Book Synopsis The Center for Research Libraries Catalogue: Morris, Henry C. - Simha, B by : Center for Research Libraries (U.S.)
Download or read book The Center for Research Libraries Catalogue: Morris, Henry C. - Simha, B written by Center for Research Libraries (U.S.) and published by . This book was released on 1969 with total page 736 pages. Available in PDF, EPUB and Kindle. Book excerpt:
Download or read book Johnson's Universal Cyclop:dia written by and published by . This book was released on 1895 with total page 999 pages. Available in PDF, EPUB and Kindle. Book excerpt:
Book Synopsis In the Lena Delta by : George Wallace Melville
Download or read book In the Lena Delta written by George Wallace Melville and published by Boston : Houghton, Mifflin. This book was released on 1884 with total page 592 pages. Available in PDF, EPUB and Kindle. Book excerpt:
Book Synopsis Education and Empire by : Rebecca Swartz
Download or read book Education and Empire written by Rebecca Swartz and published by Springer. This book was released on 2019-01-09 with total page 262 pages. Available in PDF, EPUB and Kindle. Book excerpt: This book tracks the changes in government involvement in Indigneous children’s education over the nineteenth century, drawing on case studies from the Caribbean, Australia and South Africa. Schools were pivotal in the production and reproduction of racial difference in the colonies of settlement. Between 1833 and 1880, there were remarkable changes in thinking about education in Britain and the Empire with it increasingly seen as a government responsibility. At the same time, children’s needs came to be seen as different to those of their parents, and childhood was approached as a time to make interventions into Indigenous people’s lives. This period also saw shifts in thinking about race.
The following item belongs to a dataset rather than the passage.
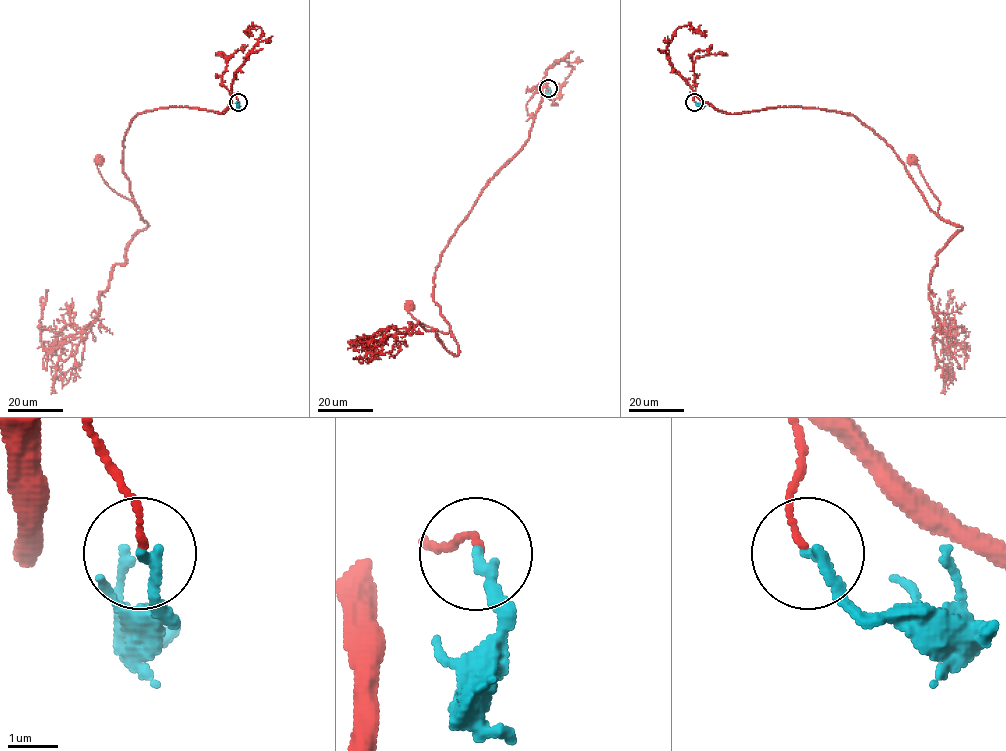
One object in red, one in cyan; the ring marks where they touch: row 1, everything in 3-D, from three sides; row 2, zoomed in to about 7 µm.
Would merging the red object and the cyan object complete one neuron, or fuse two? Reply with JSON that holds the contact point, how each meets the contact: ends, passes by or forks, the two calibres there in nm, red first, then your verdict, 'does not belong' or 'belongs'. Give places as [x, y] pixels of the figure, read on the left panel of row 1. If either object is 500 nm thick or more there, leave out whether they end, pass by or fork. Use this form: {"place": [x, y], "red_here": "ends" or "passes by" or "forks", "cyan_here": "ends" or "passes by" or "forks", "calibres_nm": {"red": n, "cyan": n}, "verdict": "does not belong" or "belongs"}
{"place": [238, 102], "red_here": "ends", "cyan_here": "ends", "calibres_nm": {"red": 110, "cyan": 240}, "verdict": "does not belong"}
Members of the public, researchers, missionaries and governments discussed the function of education, considering whether it could be used to further humanitarian or settler colonial aims. Underlying these questions were anxieties regarding the status of Indigenous people in newly colonised territories: the successful education of their children could show their potential for equality.